Germering „Die Park-Moral vieler Leute ist schon kritisch zu hinterfragen“, sagt Germerings Polizeisprecher Andreas Ruch. Gerade am Freibad sei der Andrang massiv gewesen. Seine Kollegen hätten diverse Strafzettel verteilen – und sich tags darauf auch noch Beschwerden anhören müssen.

Die Ausrede

Allerdings betont Ruch, dass das wilde Parken nicht toleriert werden kann, wenn es andere Verkehrsteilnehmer behindert. Eine Mutter habe beispielsweise ihren Wagen auf dem Gehweg abgestellt. Weil sie später an ihrem Auto eine Verwarnung vorfand, beschwerte sie sich bei der Polizei. Sie habe ein kleines Kind und könne keine langen Wege zum Freibad zurücklegen, so ihre Logik.

Polizeisprecher Ruch bemängelt, dass bei vielen Autofahrern das Eigeninteresse einfach vorgehe und jeder möglichst nah am Zielort parken wolle – Motto: bloß kein Schritt zu viel. Auch der Betreiber der Golf-Range habe sich beschwert. Freibad-Besucher hätten ihm seinen Parkplatz komplett zugestellt.

Parkplatz B 471

Natürlich stürmten die Menschen auf der Suche nach Abkühlung am Super-Badewochenende auch das Pucher Meer bei Fürstenfeldbruck. Sogar an den Rändern der Einschleifung zur B 471 parkten Autos. Insgesamt neigt man bei der Polizei in Fürstenfeldbruck aber an solchen Ausnahmetagen zu einem eher großzügigen Umgang mit Parksündern. Allerdings betont Inspektionssprecher Michael Fischer: Das ist kein Freibrief. Es dürfe niemand behindert werden.

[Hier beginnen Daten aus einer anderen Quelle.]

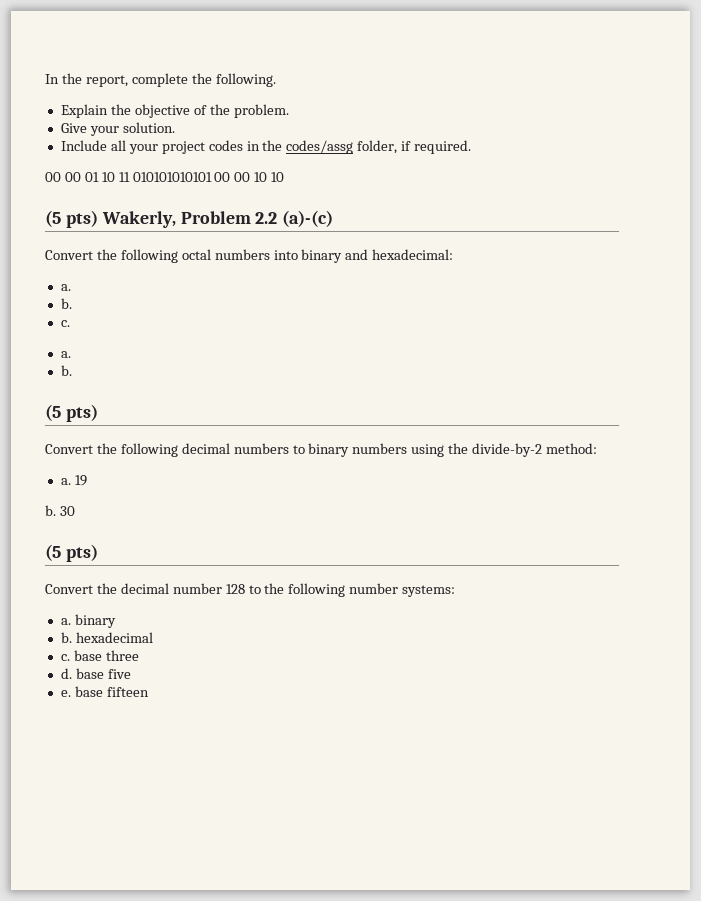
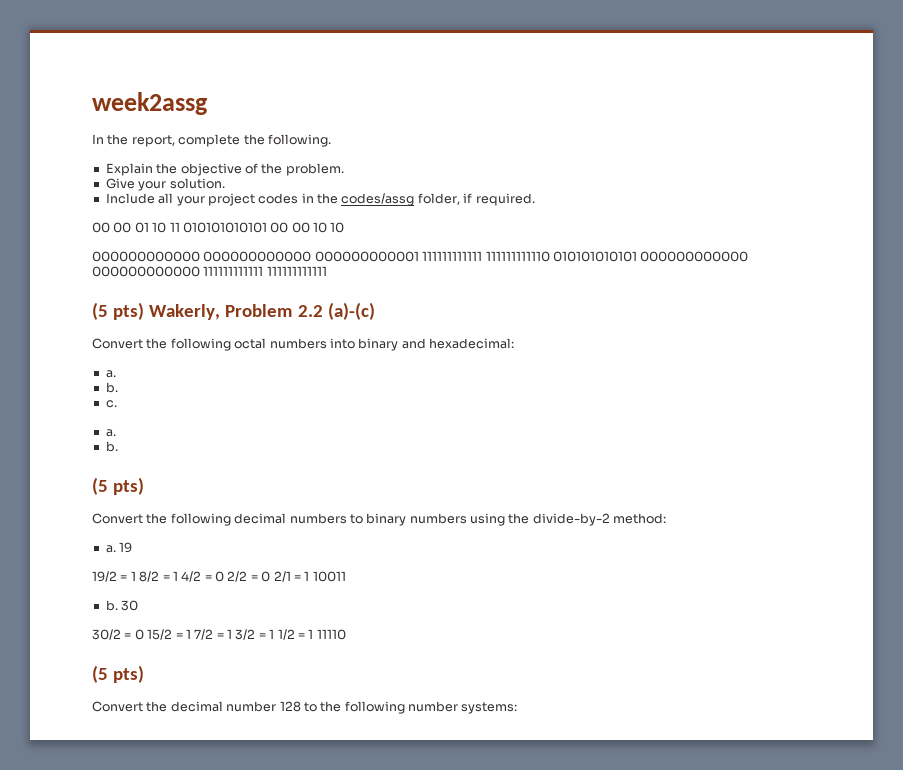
(45, 79) none -> [92,92,208,115] week2assg //
(285, 177) none -> [92,251,749,262] [92,266,327,277] // 000000000000 000000000000 000000000001 111111111111 111111111110 010101010101 000000000000 000000000000 111111111111 111111111111
[45,505,75,516] b. 30 -> [92,571,346,582] [105,600,139,611] [92,629,346,640] 19/2 = 1 8/2 = 1 4/2 = 0 2/2 = 0 2/1 = 1 10011 // b. 30 // 30/2 = 0 15/2 = 1 7/2 = 1 3/2 = 1 1/2 = 1 11110
[60,614,116,628] [60,632,153,643] [60,650,139,661] [60,668,131,679] [60,686,149,697] // a. binary // b. hexadecimal // c. base three // d. base five // e. base fifteen -> (518, 708) none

Gnade vor Recht ergehen ließ die Polizei in Fürstenfeldbruck auch an den Tagen nach dem Hagel-Unwetter. Auf dem Weg zu einer Scheiben-Reparaturfirma hätten sich die Autos regelrecht gestaut, die Leute hätten wie wild geparkt, um zu warten, bis sie an die Reihe kamen. Die Zustände wurden als chaotisch geschildert. Daher habe die Politesse etliche Strafzettel verteilt.

Bürgernähe gezeigt

Hinterher habe man sich in der Inspektion jedoch entschieden, sie aufgrund der extremen Umstände – die Leute waren ja ohnehin schon hart getroffen von den Hagelschäden – wieder zurückzunehmen. „Wir haben Bürgernähe gezeigt.“

Selbsthilfe am Weiher

Zoff gab es am Sonntag am Spitzer-Weiher bei Geltendorf: Jugendliche hörten laut Hip-Hop-Musik. Ein 56-Jähriger sorgte umgehend für Ruhe – auf seine Art. Gegen 22.30 Uhr griff er sich unvermittelt die Lautsprecher-Box und warf sie in den Weiher. Danach fuhr der Mann mit seinem Wohnmobil davon. Die Polizei Landsberg griff ihn später auf. Der 56-Jährige will die Jugendlichen wegen Ruhestörung anzeigen. Er selbst muss sich wegen Sachbeschädigung verantworten.